> PROBLEMS TO WORK ON:
1 - According to the essay on the old Penn Station's demolition, what was the station's main hall modeled after?
2 - Continue the essay on the old Penn Station's demolition, starting right after its final paragraph.

> PASSAGE PROVIDED:
The Destruction of Penn Station Led to the Landmarks Preservation Movement. But Was the Old Structure Worth Saving After All?
On the 50th anniversary of the Landmarks Preservation Act, a re-evaluation of the mythic demise of an iconic train station.
In all the hoopla surrounding the 50th anniversary of New York's Landmarks Preservation Act—Mayor Robert F. Wagner signed the legislation exactly a half century ago today—you'll see plenty of photos of the old Penn Station taken around the time of its 1910 opening. These images depict the grand, light-filled main hall modeled after the Baths of Caracalla and the spectacular iron-and-glass train shed in its pristine state. Another series of photos shows the station being taken apart in the 1960s. In this set of images, the station looks like an ancient Roman palace; it's as if the cranes pulling it apart are destroying the very bedrock of Western civilization.
"Seven-year-olds gasp…[when] we show them the old Penn Station," Tara Kelly, the executive director of Friends of the Upper East Side Historic Districts, told the New York Times at an event last week celebrating the law's half-centennial.
Penn Station's destruction in the mid-1960s was a call to arms for the landmarks movement, leading directly to the passage of the 1965 law. Preservationists trot out these photos capable of leaving second graders breathless to remind us of why we need a government-appointed commission to save our historic buildings from cold market logic.
But this narrative is as one-sided as those photos. Profit-driven developers left to their own devices value wonderful old buildings as much as the general public they serve, but the old Penn Station was a deeply flawed structure. It emphasized form over function, so it was never a particularly good train station. And New Yorkers didn't care for it very much—when it was still around, at least. It's easy to revere the dead.
What you won't see are pictures of Penn Station as it looked in its final years, when the entire building was smothered in inches of grime and its cracked windows were patched over with sheets of metal. There were "color ads…like blasphemous utterances in the marbled halls…automobiles revolved on turntables; [and] shops and stands…added in jazzy cacophony," The New York Times architecture critic Ada Louise Huxtable recalled in a 1966 article.
So what? Grand Central Terminal was once falling apart and then it was lovingly restored in 2007. Couldn't Penn Station also have been returned to its original grandeur? Perhaps, but there would have been no way to defray the cost of its upkeep because unlike its east side counterpart, Penn Station wasn't built to neatly integrate retail space into its corridors. And its high glass windows made it unusually expensive to clean and maintain.
The Pennsylvania Railroad (PRR) company, which built and operated the station, declared bankruptcy in 1968, so if the building had survived, maintaining it would have likely fallen either to the city or the Metropolitan Transit Authority (MTA). In the early 1970s, the MTA struggled to finance basic maintenance costs and upgrades. (Remember what the MTA-run subways looked like in the 70s and 80s?) By the time of PRR's bankruptcy, New York City's government was on the precipice of its own fiscal crisis. Penn Station could have continued deteriorating for another forty years, right up through the city's economic resurgence in the late-1990s.
Charles McKim's grand design was impractical for other reasons as well. The Times' Huxtable, who wrote that the station's passing "confirms the demise of an age of opulent elegance," also acknowledged that "[f]unctionally, [it] was considerably less noble." She wrote: "The complexity and ambiguity of its train levels and entrances and exits were a constant frustration…a better expression of ancient Rome than of 20th-century America."

> DATA SEGMENT:
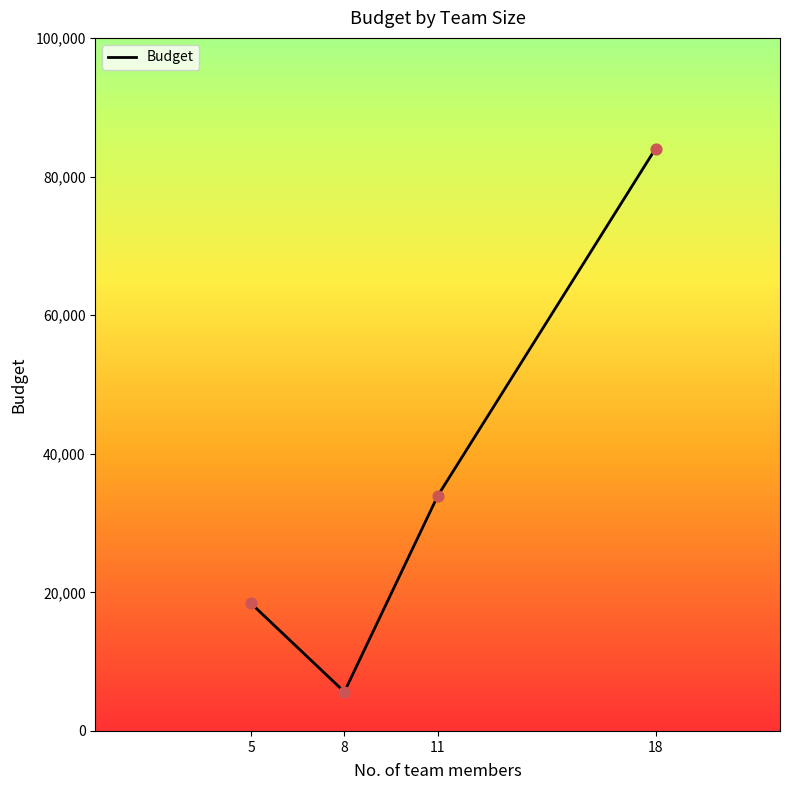

What is the greatest value displayed?

84024.0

> WRITTEN RESPONSES:
1 - The Baths of Caracalla.

2 -
It's a "hard truth" that "New Yorkers had never come to really love Penn Station," wrote Jill Jonnes in her 2007 history Conquering Gotham, A Gilded Age Epic: The Construction of Penn Station and Its Tunnels. Jonnes tells the story of how a group of architects set up a picket line in 1962 to oppose the station's impending demise, but found it hard to get the general public interested in their cause. "There was not consciousness among most New Yorkers of the value of old architecture," recalled preservationist Elliot Willensky, who stood on that picket line.
I don't buy Willensky's explanation. A year before the architects held their poorly attended protest, Jane Jacobs had published her bestselling and consciousness-raising The Death and Life of Great American Cities, which made a case for the tremendous value of old buildings (albeit mainly on functional grounds).
The same year nobody was getting riled up over Penn Station's impending destruction, Jacobs was rallying a neighborhood movement that would eventually halt plans to build the Lower Manhattan Expressway, a Robert Moses-project that would have plowed straight through the historic West Village. Maybe there was no similar public groundswell to save Penn Station because most people didn't care about that particular old building. (Jacobs herself did picket to save the station.)
Jonnes cites a 1939 article in Fortune that offers some theories about why New Yorkers never took to the building: "Pennsylvania Station affronts the very architectural rationale on which New York is founded by daring to be horizontal rather than a vertical giant….To sensitive New Yorkers the station's body is on Seventh Avenue, but its soul is in Philadelphia."
The underground Penn Station that replaced the old structure is a planning nightmare that's outright disliked by the general public, but that's an argument for replacing it with something new, not saving the flawed structure that preceded it. New York became the world's preeminent city by letting its developers sometimes violently tear down old buildings. Progress isn't free, and neither is preservation.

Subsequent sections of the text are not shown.